# Textabschnitt
------------------------------------------------
Werbung über alles – der Fall Adidas 1972

Mitunter kann es erstaunen, wie doch oft hoch bezahlte Werbeagenturen sich komplett in ihren Aktionen vergreifen. Manchmal ist es schlicht, mit Verlaub, Dummheit. Manchmal aber auch eklatant fehlendes historisches Wissen oder schlicht Ignoranz. Gerade bei deutschen Unternehmen möchte man meinen, sie seien davor gefeit oder würden zumindest ein wenig Sensibilität an den Tag legen.

Oetker schwelgt in Erinnerung an 1933

Eine Tüte Backin Backpulver von Dr. Oetker "Retro Edition des Jahres 1933"

So fiel Oetker jüngst mit einer „Retro Edition“ Ihres Backpulvers auf, in dem sie dessen 125-jährigen Geburtstag feierten. Die geneigten Interessenten konnten nun Backpulver in Designs unterschiedlicher Jahre kaufen: 1893, 1902, 1916, 1933, 1956, 1979, 1986 und 2001. Aufmerksame Beobachter äußerten ihre Verwunderung zur Wahl des Jahres 1933.

Ob etwas geändert wurde? Ich kann es nicht sagen. Mit Sicherheit aber war das kein Einzelfall und das trotzdem Oetker vor Jahren schon die Aufarbeitung der Geschichte des Unternehmens in Auftrag gab und (ohne Öffnung des Familienarchivs) 2013 „Dr. Oetker und der Nationalsozialismus. Geschichte eines Familienunternehmens 1933–1945“ von Jürgen Finger, Sven Keller und Andreas Wirsching herausbringen lies. Ohne Familienarchiv allerdings sind die Forschungen eingeschränkt, ich entsinne mich noch an die unglücklichen Gesichter der Wissenschaftler bei der Buchpremiere. Dennoch ist man schon froh, wenn sich Unternehmen überhaupt mit ihrer Vergangenheit auseinandersetzen – oder so tun.

Ulla Popken und die 18

Oder jüngst erst, als es Ulla Popken, ein Geschäft für Bekleidung in realistischen Kleidergrößen, es als gute Idee empfand, anlässlich der Fußball Europameisterschaft 2024 der Männer in Deutschland ein Fußballtrikot mit schwarz-rot-goldenen Applikationen an Hals und Armen mit und ohne Polokragen und einer großen schwarzen 18 auf der Brust herauszubringen.
------------------------------------------------
(Benannte Gelenkkoordinaten)
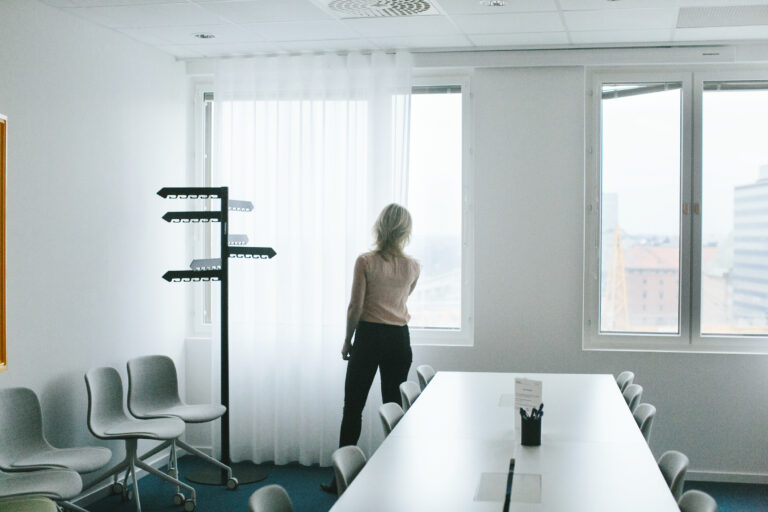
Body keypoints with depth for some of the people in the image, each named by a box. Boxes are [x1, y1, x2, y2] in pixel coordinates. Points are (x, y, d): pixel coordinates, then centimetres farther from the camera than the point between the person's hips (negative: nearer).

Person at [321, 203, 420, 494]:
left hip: (369, 336, -3)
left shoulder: (365, 262, -9)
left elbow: (356, 307, -9)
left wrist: (347, 340, 4)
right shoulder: (413, 267, 0)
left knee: (353, 407, 5)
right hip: (399, 339, 3)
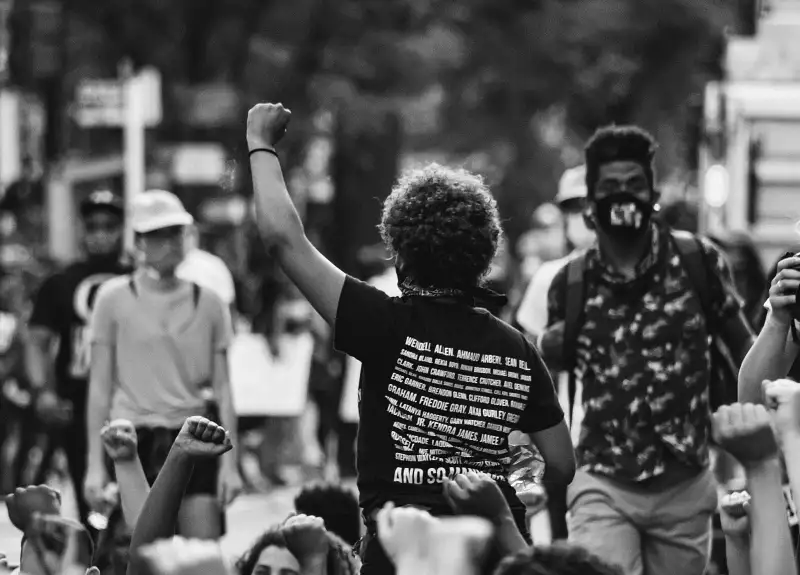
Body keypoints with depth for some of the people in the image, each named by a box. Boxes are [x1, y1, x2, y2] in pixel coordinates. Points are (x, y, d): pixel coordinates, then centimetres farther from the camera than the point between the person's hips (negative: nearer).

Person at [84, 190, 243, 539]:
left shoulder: (207, 302, 8)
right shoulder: (115, 299, 2)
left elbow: (222, 388, 9)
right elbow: (100, 387, 4)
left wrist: (229, 462, 2)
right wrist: (95, 463, -1)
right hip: (134, 440, -2)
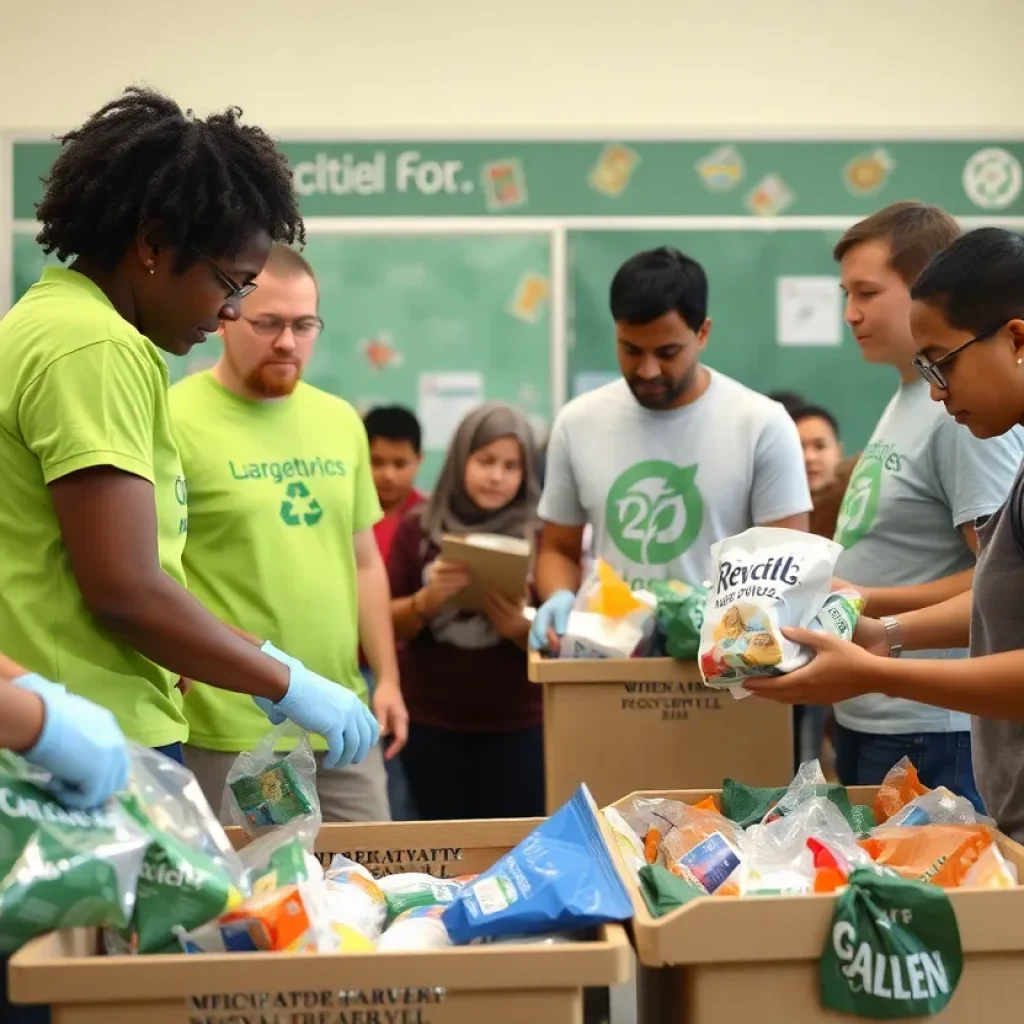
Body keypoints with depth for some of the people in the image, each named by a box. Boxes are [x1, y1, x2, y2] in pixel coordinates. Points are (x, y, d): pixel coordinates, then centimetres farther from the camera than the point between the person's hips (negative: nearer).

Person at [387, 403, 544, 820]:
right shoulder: (419, 529, 2)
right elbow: (387, 626, 4)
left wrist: (520, 629, -20)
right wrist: (428, 598, -15)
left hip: (518, 724, -1)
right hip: (431, 723, 1)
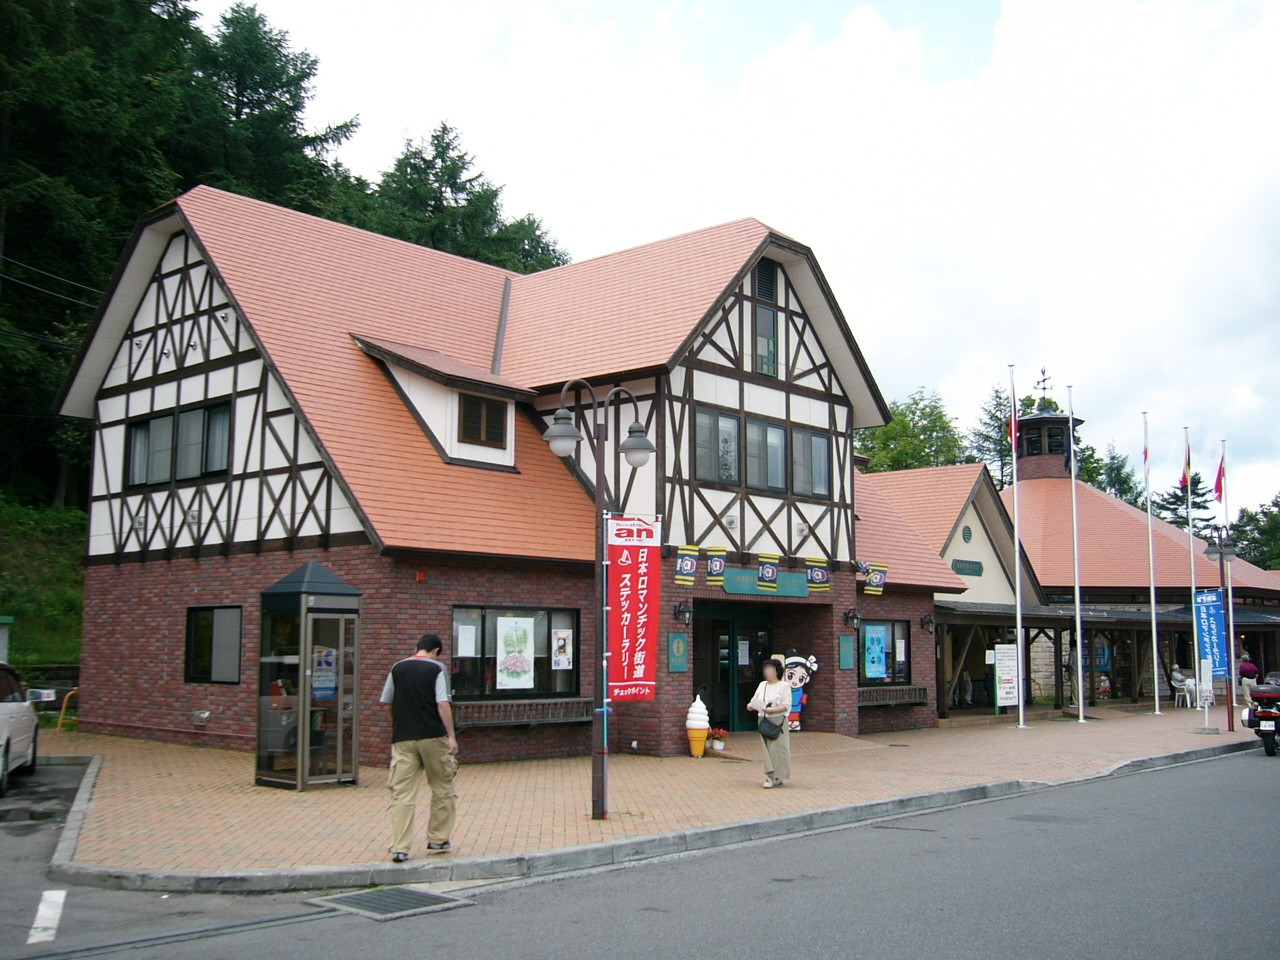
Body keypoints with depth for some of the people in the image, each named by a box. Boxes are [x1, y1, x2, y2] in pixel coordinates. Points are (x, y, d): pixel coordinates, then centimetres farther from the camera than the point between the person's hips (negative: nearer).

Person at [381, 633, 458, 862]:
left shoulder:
------------------------------------------------
# Aufgabenstellung
[A] Gib aus dem Text über Werbepannen den Abschnitt von "So fiel Oetker" bis "des Jahres 1933." wortgetreu wieder.
[B] Erkläre anhand des Textes über Werbepannen, warum die Forschungen zur Geschichte von Dr. Oetker im Nationalsozialismus eingeschränkt sind.
[C] Welchen Anlass feierte Oetker laut dem Text über Werbepannen mit der „Retro Edition“?

# Lösungen
[A]
So fiel Oetker jüngst mit einer „Retro Edition“ Ihres Backpulvers auf, in dem sie dessen 125-jährigen Geburtstag feierten. Die geneigten Interessenten konnten nun Backpulver in Designs unterschiedlicher Jahre kaufen: 1893, 1902, 1916, 1933, 1956, 1979, 1986 und 2001. Aufmerksame Beobachter äußerten ihre Verwunderung zur Wahl des Jahres 1933.

[B] Die Forschungen sind eingeschränkt, weil das Familienarchiv für die Studie nicht geöffnet wurde.

[C] Den 125-jährigen Geburtstag seines Backpulvers.